# PROBLEM DETAILS:
Your answer should be the exact lines of the data below from the one containing "right eye: (259, 213)" through the one containing "right hip: (423, 298)"; please include nothing else.

# MATERIAL SUPPLIED:

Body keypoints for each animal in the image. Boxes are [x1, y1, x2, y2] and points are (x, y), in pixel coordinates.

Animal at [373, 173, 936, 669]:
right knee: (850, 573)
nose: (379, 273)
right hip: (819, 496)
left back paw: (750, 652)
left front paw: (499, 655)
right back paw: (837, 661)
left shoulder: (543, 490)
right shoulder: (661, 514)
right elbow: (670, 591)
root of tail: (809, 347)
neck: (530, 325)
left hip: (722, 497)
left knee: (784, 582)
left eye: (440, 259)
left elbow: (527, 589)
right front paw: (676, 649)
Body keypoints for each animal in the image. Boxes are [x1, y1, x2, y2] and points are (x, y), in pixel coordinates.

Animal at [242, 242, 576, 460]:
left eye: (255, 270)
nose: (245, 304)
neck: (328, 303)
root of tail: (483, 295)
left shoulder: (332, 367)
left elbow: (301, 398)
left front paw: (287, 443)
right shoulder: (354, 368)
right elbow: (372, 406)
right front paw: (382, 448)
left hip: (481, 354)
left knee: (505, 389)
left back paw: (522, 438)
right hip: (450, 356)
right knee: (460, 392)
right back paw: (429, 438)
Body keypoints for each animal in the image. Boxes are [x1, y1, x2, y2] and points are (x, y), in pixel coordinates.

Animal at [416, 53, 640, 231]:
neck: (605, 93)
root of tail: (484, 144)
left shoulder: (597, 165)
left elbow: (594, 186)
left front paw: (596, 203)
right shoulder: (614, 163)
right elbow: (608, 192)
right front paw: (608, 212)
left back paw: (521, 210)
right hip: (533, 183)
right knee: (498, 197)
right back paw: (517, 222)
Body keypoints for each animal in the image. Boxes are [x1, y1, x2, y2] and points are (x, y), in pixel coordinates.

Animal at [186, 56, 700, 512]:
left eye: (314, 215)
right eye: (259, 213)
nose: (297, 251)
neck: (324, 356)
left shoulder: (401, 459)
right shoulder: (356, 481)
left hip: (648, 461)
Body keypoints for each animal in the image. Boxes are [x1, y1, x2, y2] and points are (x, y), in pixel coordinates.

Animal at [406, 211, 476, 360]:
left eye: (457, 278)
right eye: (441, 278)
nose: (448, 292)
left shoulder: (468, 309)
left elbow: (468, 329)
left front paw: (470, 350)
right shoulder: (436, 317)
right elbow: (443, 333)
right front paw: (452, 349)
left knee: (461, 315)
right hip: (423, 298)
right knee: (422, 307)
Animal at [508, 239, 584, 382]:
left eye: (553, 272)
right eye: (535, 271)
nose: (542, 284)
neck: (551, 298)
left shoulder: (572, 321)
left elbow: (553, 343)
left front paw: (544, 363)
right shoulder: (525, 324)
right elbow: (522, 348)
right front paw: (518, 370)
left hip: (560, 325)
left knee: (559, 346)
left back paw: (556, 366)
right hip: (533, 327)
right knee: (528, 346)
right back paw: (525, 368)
* * *
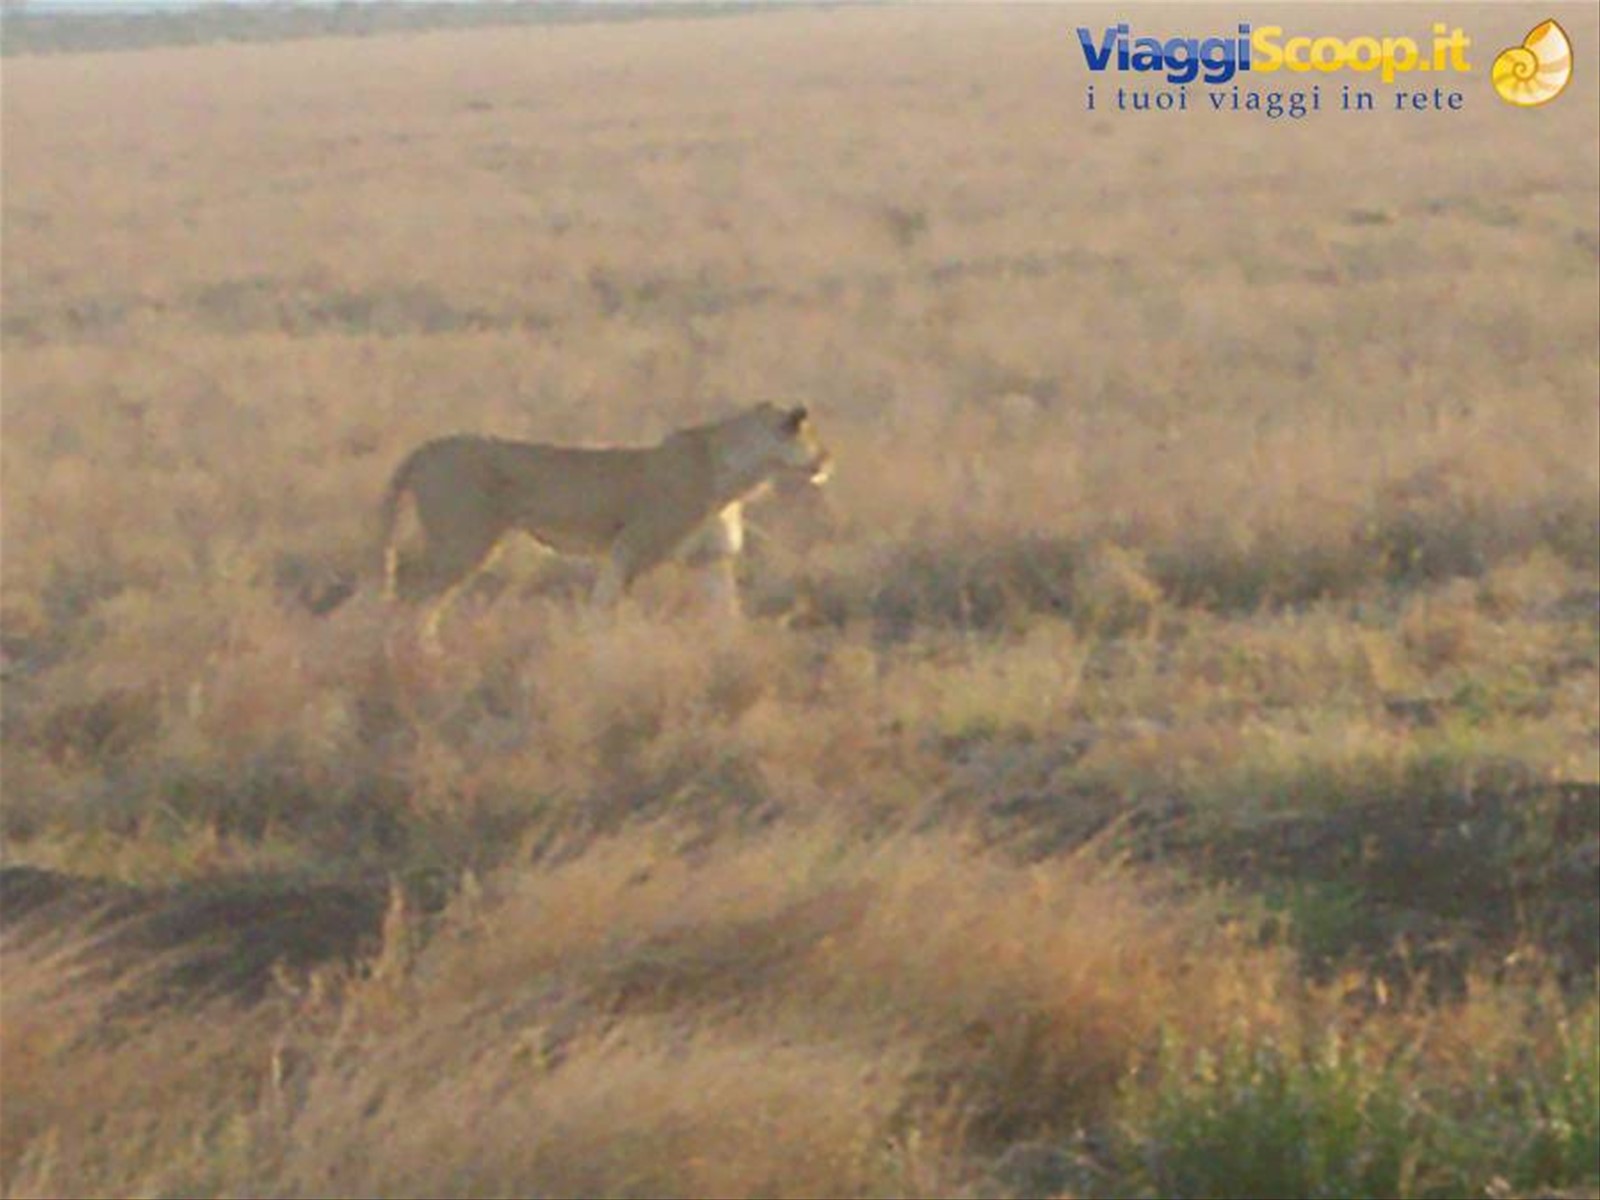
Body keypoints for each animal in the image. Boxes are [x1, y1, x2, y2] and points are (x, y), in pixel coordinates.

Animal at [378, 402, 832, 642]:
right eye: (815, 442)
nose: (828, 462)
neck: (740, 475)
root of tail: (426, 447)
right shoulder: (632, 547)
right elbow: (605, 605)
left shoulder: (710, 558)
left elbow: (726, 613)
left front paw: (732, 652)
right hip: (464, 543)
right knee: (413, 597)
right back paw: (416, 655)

# TASK SOLUTION:
right eye: (259, 213)
nose: (297, 251)
neck: (324, 356)
left shoulder: (401, 459)
right shoulder: (356, 481)
left hip: (648, 461)
Body keypoints for each animal in the image. Boxes are [x1, y1, x2, y2] and points are (x, y), in pixel coordinates.

Animal at [406, 211, 476, 360]:
left eye: (457, 278)
right eye: (441, 278)
nose: (448, 292)
left shoulder: (468, 309)
left elbow: (468, 329)
left front paw: (470, 350)
right shoulder: (436, 317)
right elbow: (443, 333)
right front paw: (452, 349)
left knee: (461, 315)
right hip: (423, 298)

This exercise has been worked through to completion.